The old question was "can we afford to test this?" The new question is "why wouldn't we?"

On the economics of MakerLabs
The Paper Trail

A decade of milestones

A timeline that quietly admits the AI part is recent - and the discipline behind it is not.

The Proof

The brands testing before they bet

Mission statements are easy. Logos are harder to fake. MakerSights counts among its customers a roster of names most shoppers own something from: New Balance, Madewell, Champion, Ralph Lauren, Teva, Orvis, and Hoka. These aren't startups dabbling in data - they're established brands using consumer input to decide what gets made.

The investor list reads like a who's who of people who've already built consumer-data companies: G2 Venture Partners led the Series B, with Forerunner Ventures, Baseline Ventures, Golub Capital, and Gaingels alongside. Angel backers reportedly include the founders of Bazaarvoice and InfoScout, plus Stitch Fix CEO Elizabeth Spaulding - operators who know the difference between a survey and a decision.

Speed is the whole pitch

// approximate turnaround: traditional research vs. MakerSights vs. MakerLabs
Classic study
~weeks
MakerSights
~hours
MakerLabs
<1 hour

Bars are illustrative of stated turnaround, not a controlled benchmark. The point survives the disclaimer: the wait used to be the product's biggest enemy.

You can't fake a returning customer in retail. The markdown rack keeps the receipts.

On why adoption matters more than adjectives
The Mission

Less guessing, less waste

MakerSights frames its work in two currencies: money and landfill. When a brand makes what consumers actually want, it spends less on inventory it can't sell and discards less of what it shouldn't have made. The Series B itself was pitched around rebuilding the profitability and sustainability of retail - a tidy pairing, since in this business the wasteful decision and the unprofitable one are usually the same decision.

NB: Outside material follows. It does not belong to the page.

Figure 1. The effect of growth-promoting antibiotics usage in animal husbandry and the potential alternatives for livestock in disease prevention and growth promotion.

The company calls its target customers "consumer-obsessed," which is marketing language for a real cultural shift: moving the consumer's voice from the end of the process, where it shows up as a sales report, to the beginning, where it can still change something.

The quiet ambition

Sustainability in fashion usually means better materials. MakerSights argues the greener move is simpler: make fewer of the wrong things.

Why It Matters Tomorrow

The next argument is about trust

Synthetic research - asking an AI model what a customer would say - is either the future of insight or an elaborate way to flatter your own assumptions, depending on who's holding the microphone. MakerSights' answer is to anchor its digital twins in millions of real responses and keep human testing in the loop. The open question for the whole category is how much weight a synthetic answer should carry when a buying decision is on the line. Whoever earns that trust shapes the next decade of product creation.

For a 28-person company, that's a large room to be standing in. But the bet hasn't changed since 2015. It has only gotten faster.

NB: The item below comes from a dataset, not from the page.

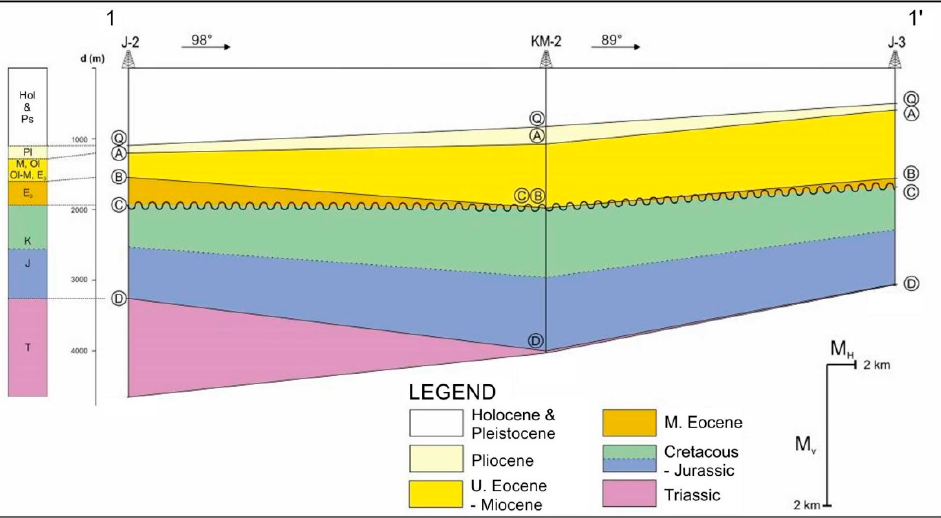
Figure 5. Schematic correlation of section 1–1 ′ (location in Figures 3 and 4).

So return to that quiet meeting. Forty sneakers chosen from four hundred, the readout already in. Nobody guessed. Nobody's loudest opinion won by volume. The clearance rack down the line will be a little shorter, and the landfill a little emptier - because somebody asked first. That's the whole company, in one room.

The future of retail isn't making more. It's making less, and being right about it.